Job 1 —
Rewrite everything from "From: Linus Torvalds" down to "pass as true." in the kernel mailing-list message, changing "broadcast" to "global".
Job 2 —
Identify every line in the records that contains the string "rotate", treating uppercase and lowercase as different, and copy each such line.

Page text —
From: Linus Torvalds <torvalds@linux-foundation.org> Date: Fri, 11 Apr 2014 10:50:31 -0700 > So I really think we should just have a fixed > "flush_icache_page(page,vaddr)" function. Maybe add a "len" argument, > to allow architectures that have to loop over cachelines to do just a > minimal loop. It's not enough, we need to have the 'mm' so we can know what cpu's this address space has executed upon, and therefore what cpus need the broadcast flush. See my other reply, we can just make a __copy_to_user_page() that takes 'mm' and a boolean 'executable' which uprobes can unconditionally pass as true.

Some records —
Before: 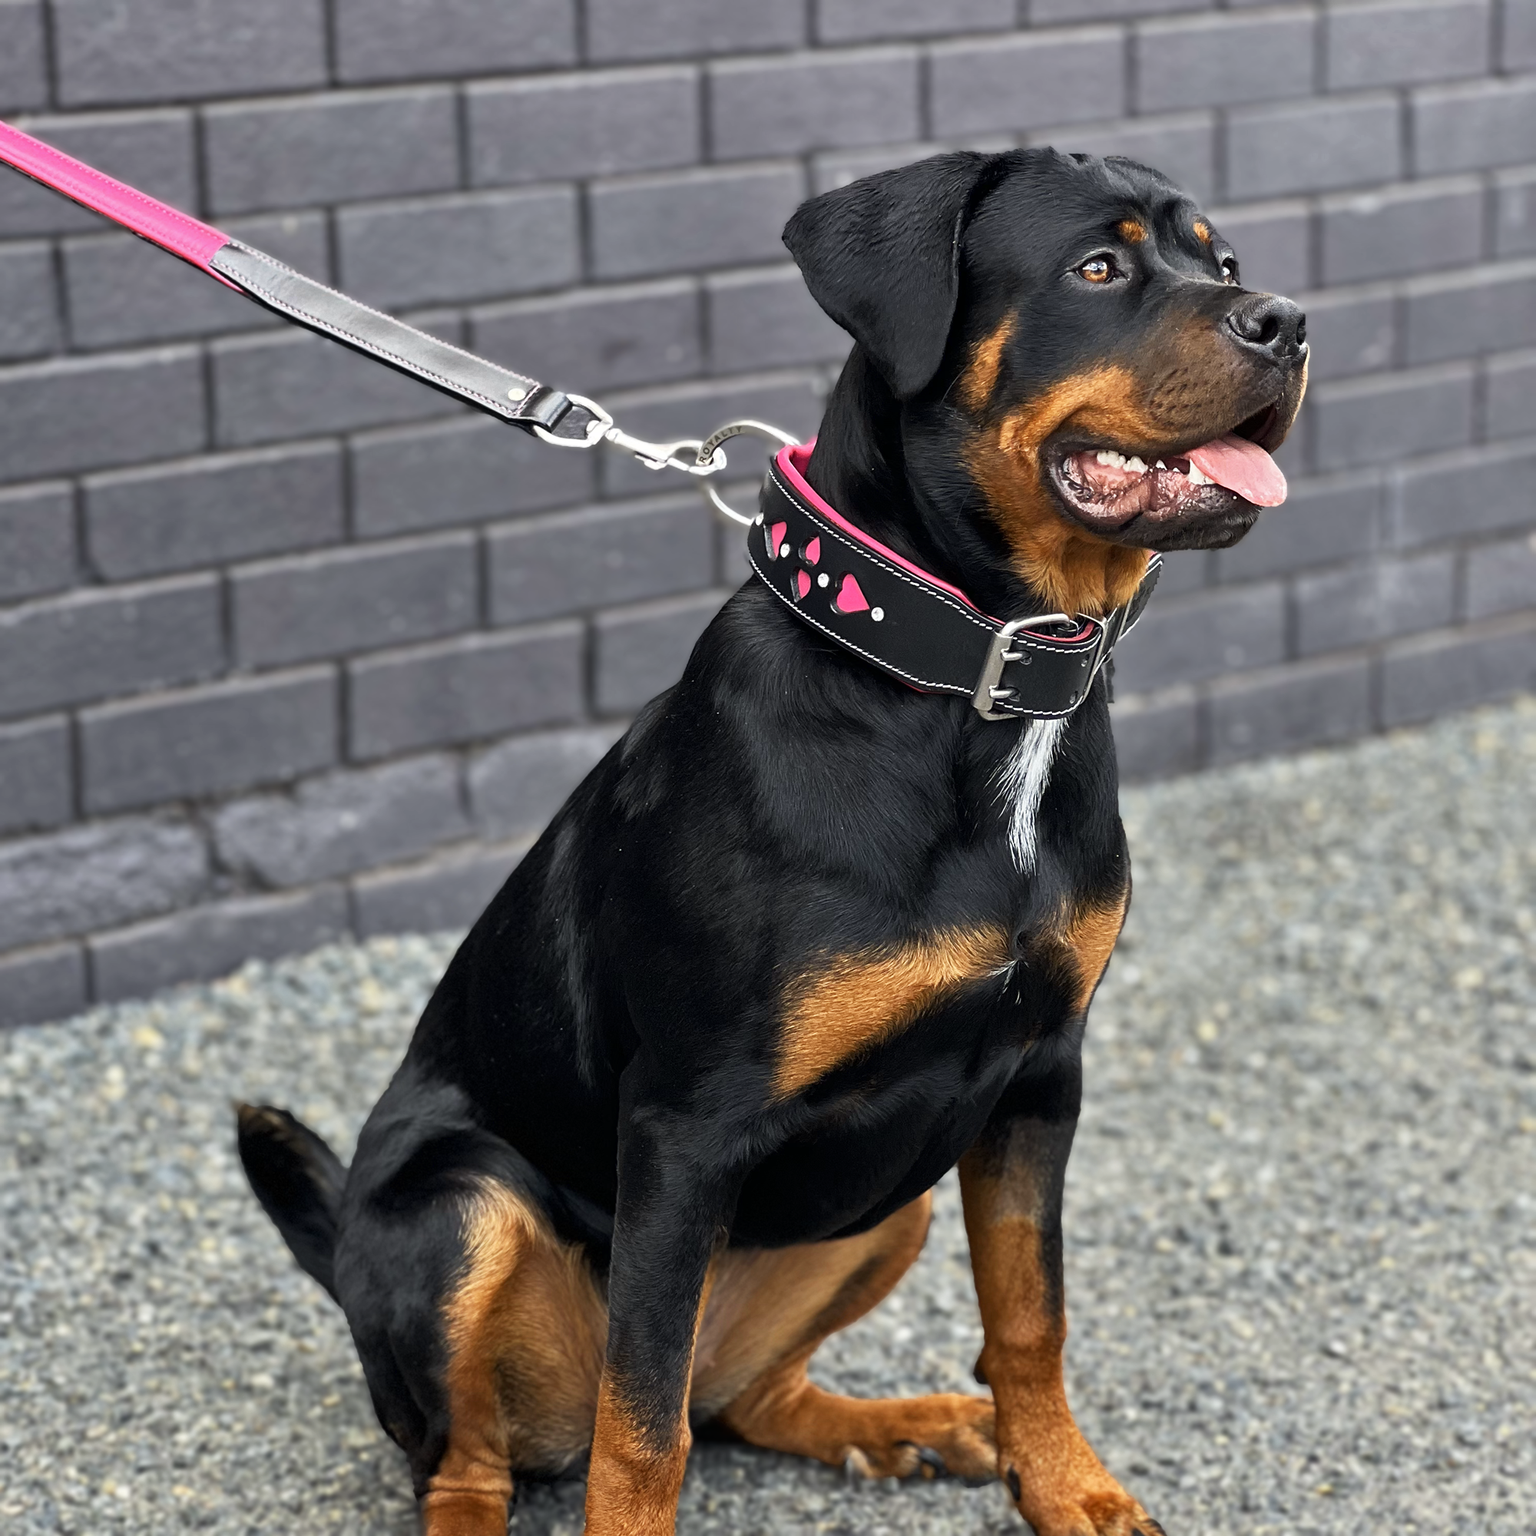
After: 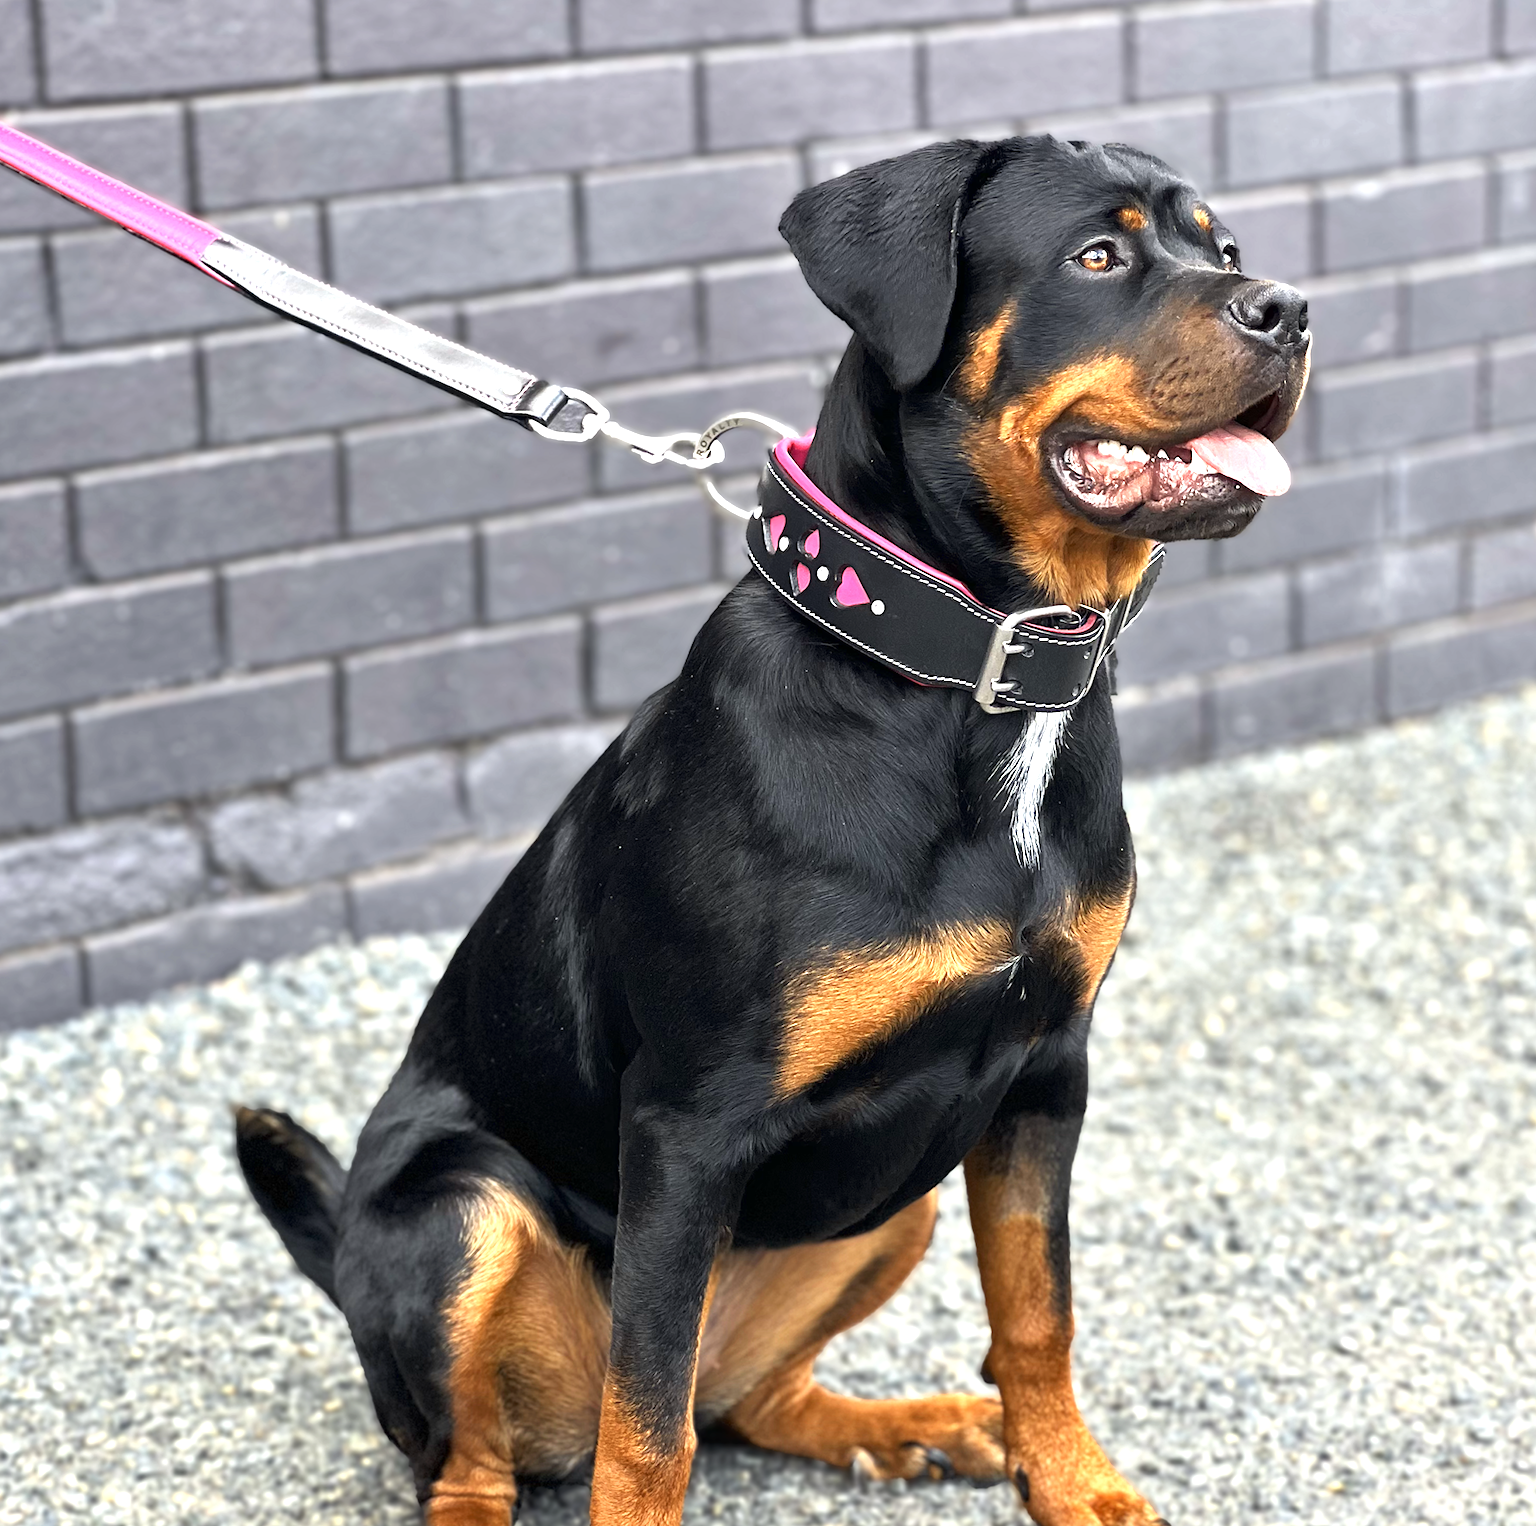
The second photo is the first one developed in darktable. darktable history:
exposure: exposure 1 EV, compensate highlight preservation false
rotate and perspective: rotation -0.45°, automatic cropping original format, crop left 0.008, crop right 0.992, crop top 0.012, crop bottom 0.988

==

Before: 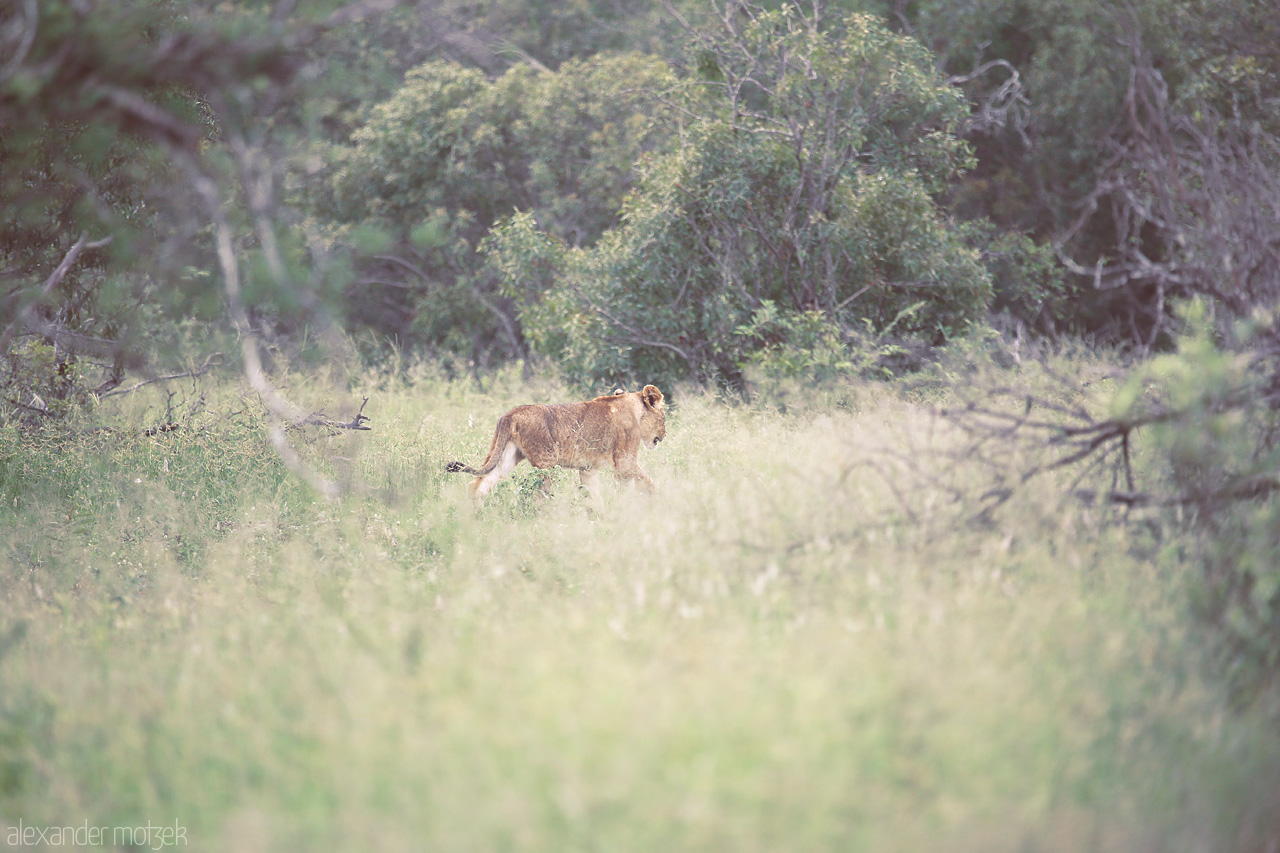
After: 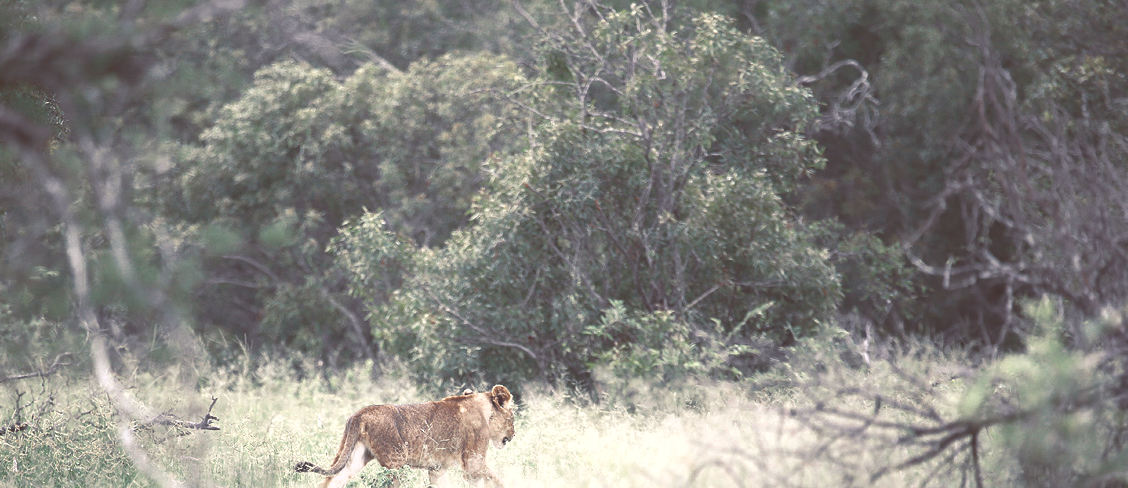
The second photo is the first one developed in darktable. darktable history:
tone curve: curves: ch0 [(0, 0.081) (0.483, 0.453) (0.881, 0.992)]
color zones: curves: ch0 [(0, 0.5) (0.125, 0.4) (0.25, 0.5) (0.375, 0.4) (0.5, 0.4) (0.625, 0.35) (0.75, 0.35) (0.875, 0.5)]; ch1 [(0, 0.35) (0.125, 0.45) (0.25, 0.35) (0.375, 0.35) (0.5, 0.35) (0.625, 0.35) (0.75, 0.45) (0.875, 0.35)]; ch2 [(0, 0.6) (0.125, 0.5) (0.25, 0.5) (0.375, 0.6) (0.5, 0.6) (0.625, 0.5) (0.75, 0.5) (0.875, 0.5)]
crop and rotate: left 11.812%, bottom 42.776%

Output 1 —
From: Linus Torvalds <torvalds@linux-foundation.org> Date: Fri, 11 Apr 2014 10:50:31 -0700 > So I really think we should just have a fixed > "flush_icache_page(page,vaddr)" function. Maybe add a "len" argument, > to allow architectures that have to loop over cachelines to do just a > minimal loop. It's not enough, we need to have the 'mm' so we can know what cpu's this address space has executed upon, and therefore what cpus need the global flush. See my other reply, we can just make a __copy_to_user_page() that takes 'mm' and a boolean 'executable' which uprobes can unconditionally pass as true.

Output 2 —
rotate and perspective: rotation -0.45°, automatic cropping original format, crop left 0.008, crop right 0.992, crop top 0.012, crop bottom 0.988
crop and rotate: left 11.812%, bottom 42.776%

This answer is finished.